そして基地の一角にある格納庫に入ると、整備員たちが出迎えるので、彼らの誘導に従い、縦に備え付けられている安置台のひとつにくくりつけられる。その機体の周囲には黒で統一された同じ塗装の機体がいくつも並んでいた。そこでようやく役目を終えたCTRは目の光を消して物言わなくなる。そして中央部分のでっぱりが押しあがり、コクピットの中からしわが目立ち始めた一人の男が出てきた。彼の名前はジンテツ・オンワ。このスレイプニル隊の隊長を務め、齢50を迎えた老人の仲間入りをしそうな風貌を持っている男だった。


 「隊長っ!!」


 そう私を呼ぶ青年の声が聞こえる。彼は私が見出した部下で、この戦争にて頭角を現し始めている、非常に将来が有望な青年だ。しかし、いまだ私への依存が抜けなく、こうして最後に帰還した私をねぎらうようにそばまで寄ってくる。
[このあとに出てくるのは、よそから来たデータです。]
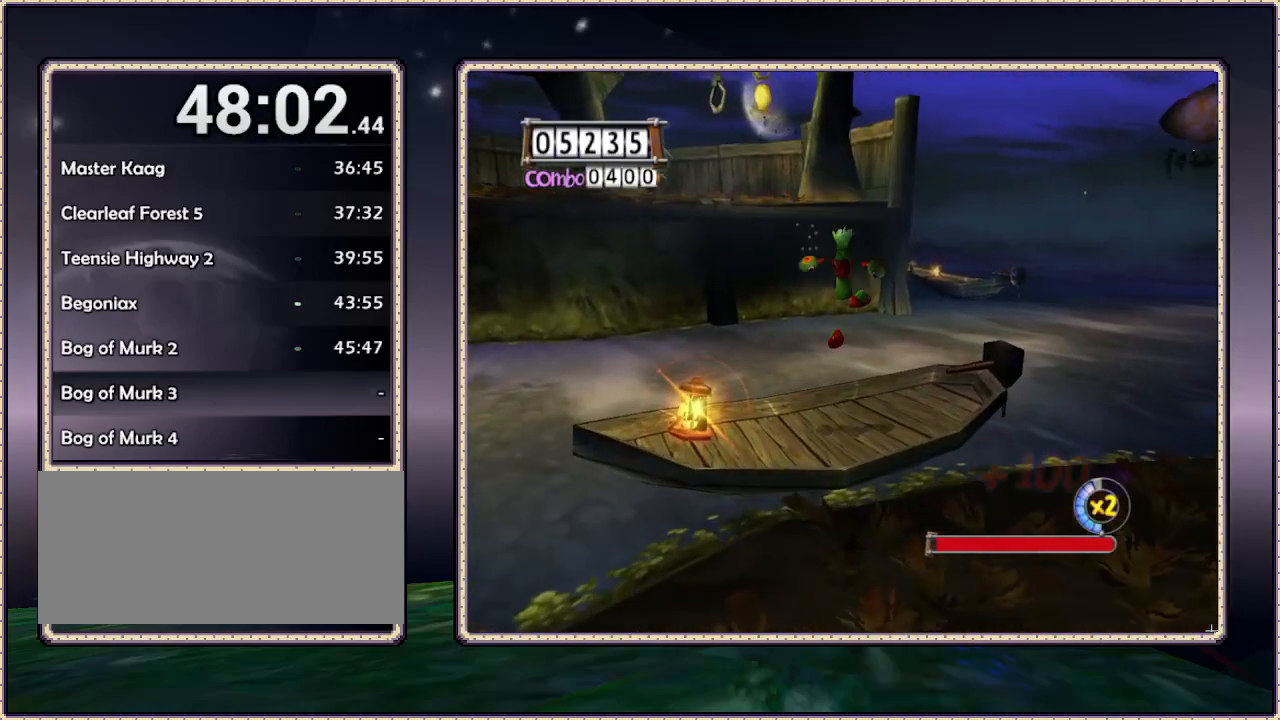
{"dt_ms": 500, "buttons": [], "events": [[67, "DPAD_UP", "up"]]}
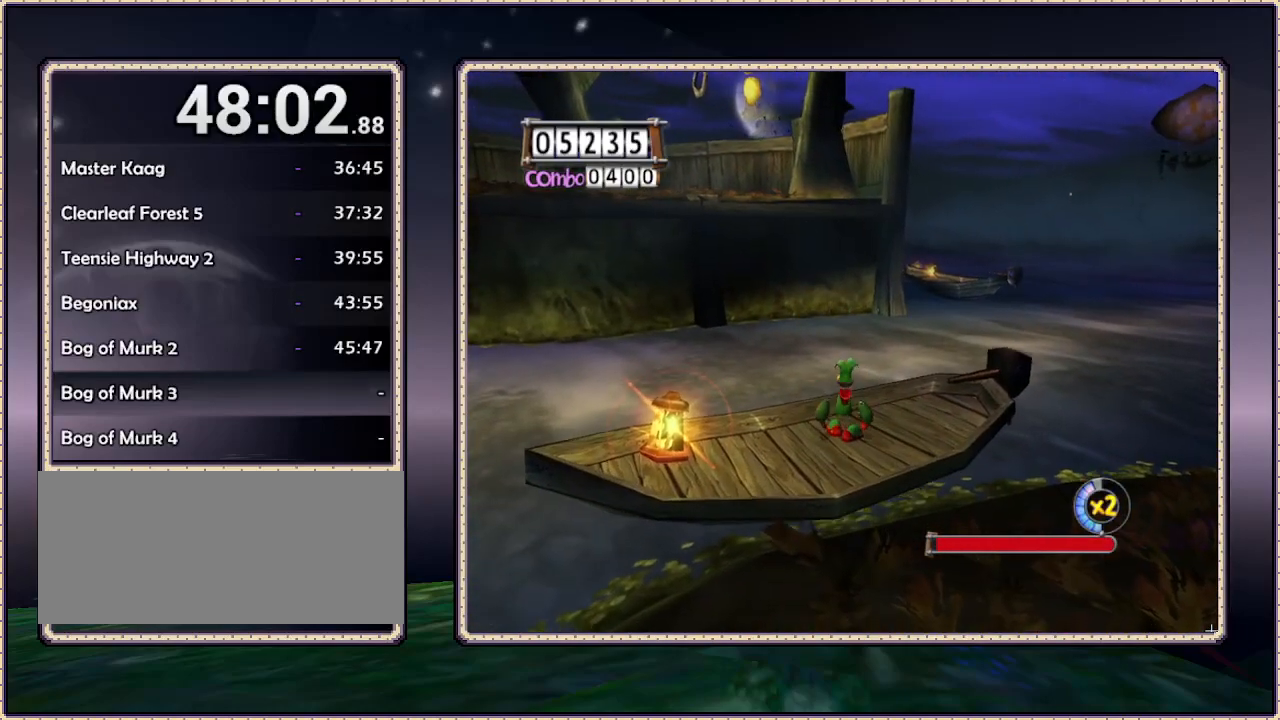
{"dt_ms": 500, "buttons": [], "events": []}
 「御無事でしたか。あなたが帰ってこなかったらと、心配しましたよ。」


 「ふむ、私がそう簡単倒れては、隊の名折れであろう。しかし、こうも体を動かすことがつらくなるとは。いい加減引退を考えねばならんな。」


 そう言って、腰をさする。


 「それは、ありえません。隊長はまだまだ現役です。自分も付いて行きますので。」


 「むむ、またひとつ余生の楽しみが減ったようじゃ。」


 ひそかな楽しみが奪われつつある男は開いたでっぱりの部分から昇降機を出し、青年の元まで下りていく。そうして、青年の相手によく分からない熱意をがこもった話に付き合いながら作戦本部室まで向かう。そこで今日の戦果を報告した。といっても、彼の階級は准将、中隊以下の部隊を指揮するには分不相応だが彼自身が前線を希望していたため厄介払いとして収まっていた。しかし、彼を指揮する役職の人間は迷惑極まりなかった。今も戦果を報告しているジンテツより聞いている参謀の方が委縮しており、ジンテツの去り際には参謀の方から敬礼をしていた。それを日常として終えると今度は搭乗者待機所に向かう。
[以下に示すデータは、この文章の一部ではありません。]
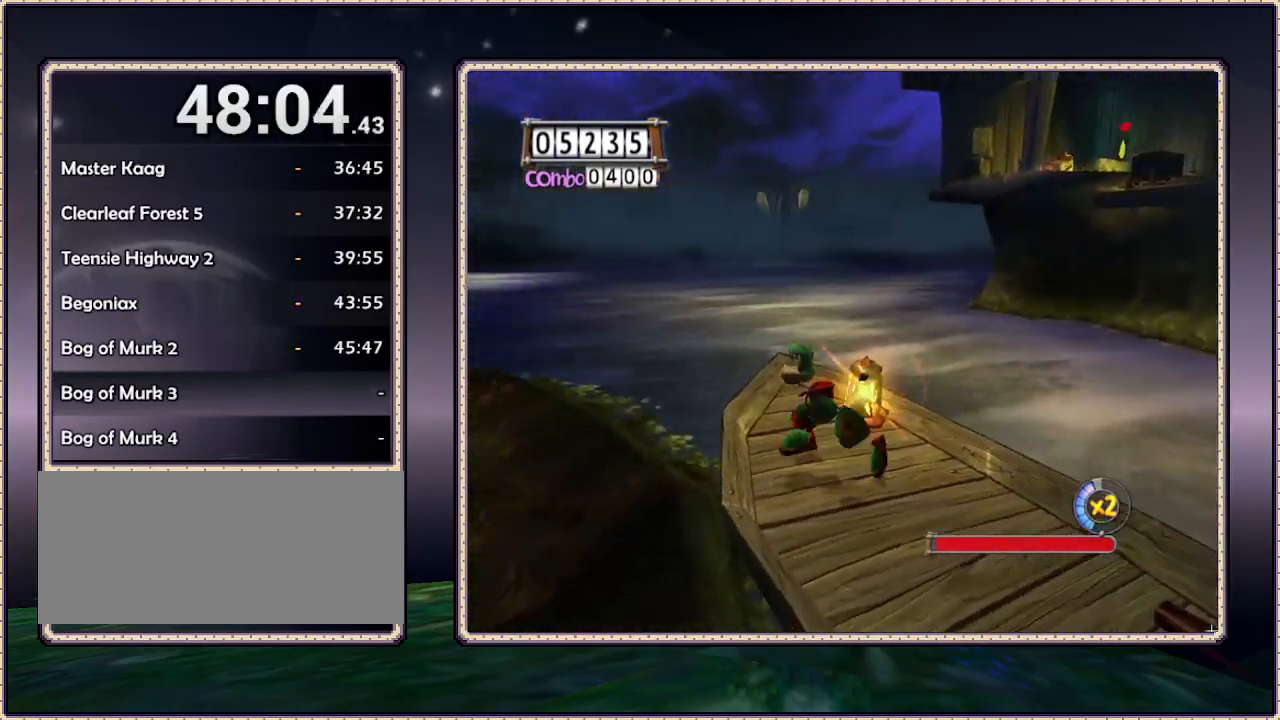
{"dt_ms": 500, "buttons": ["DPAD_DOWN", "DPAD_RIGHT"], "events": [[217, "DPAD_LEFT", "up"], [300, "DPAD_RIGHT", "down"], [483, "DPAD_DOWN", "down"]]}
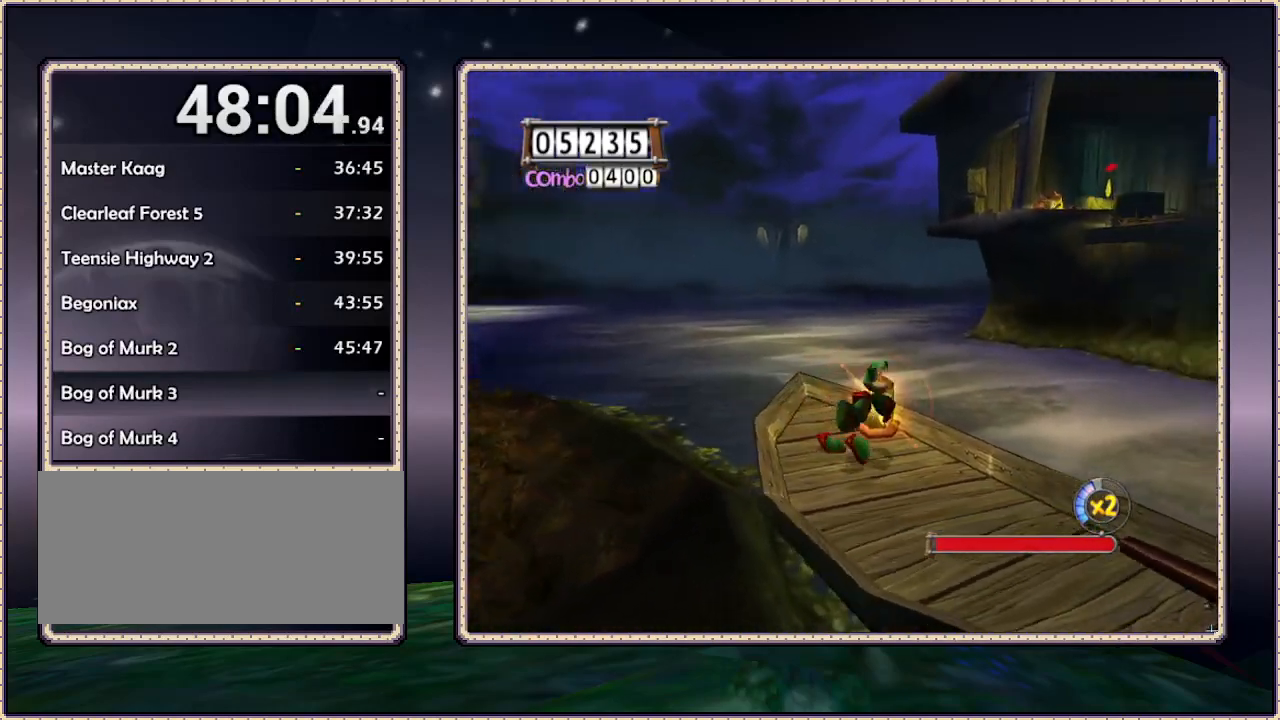
{"dt_ms": 1000, "buttons": []}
 待機所の扉を開けると、そこには自分の部下である10人しかいなかった。しかし、彼らはお互いに顔をほころばせながらこちらへとやってきた。


 「准将閣下!よくぞ無事で戻りました。」


 そう代表して答えたのが、この隊唯一女性である、レイラだった。彼女も先ほどの青年と同じように非常に将来が有望だ。ただ、彼女は前線を希望しているが。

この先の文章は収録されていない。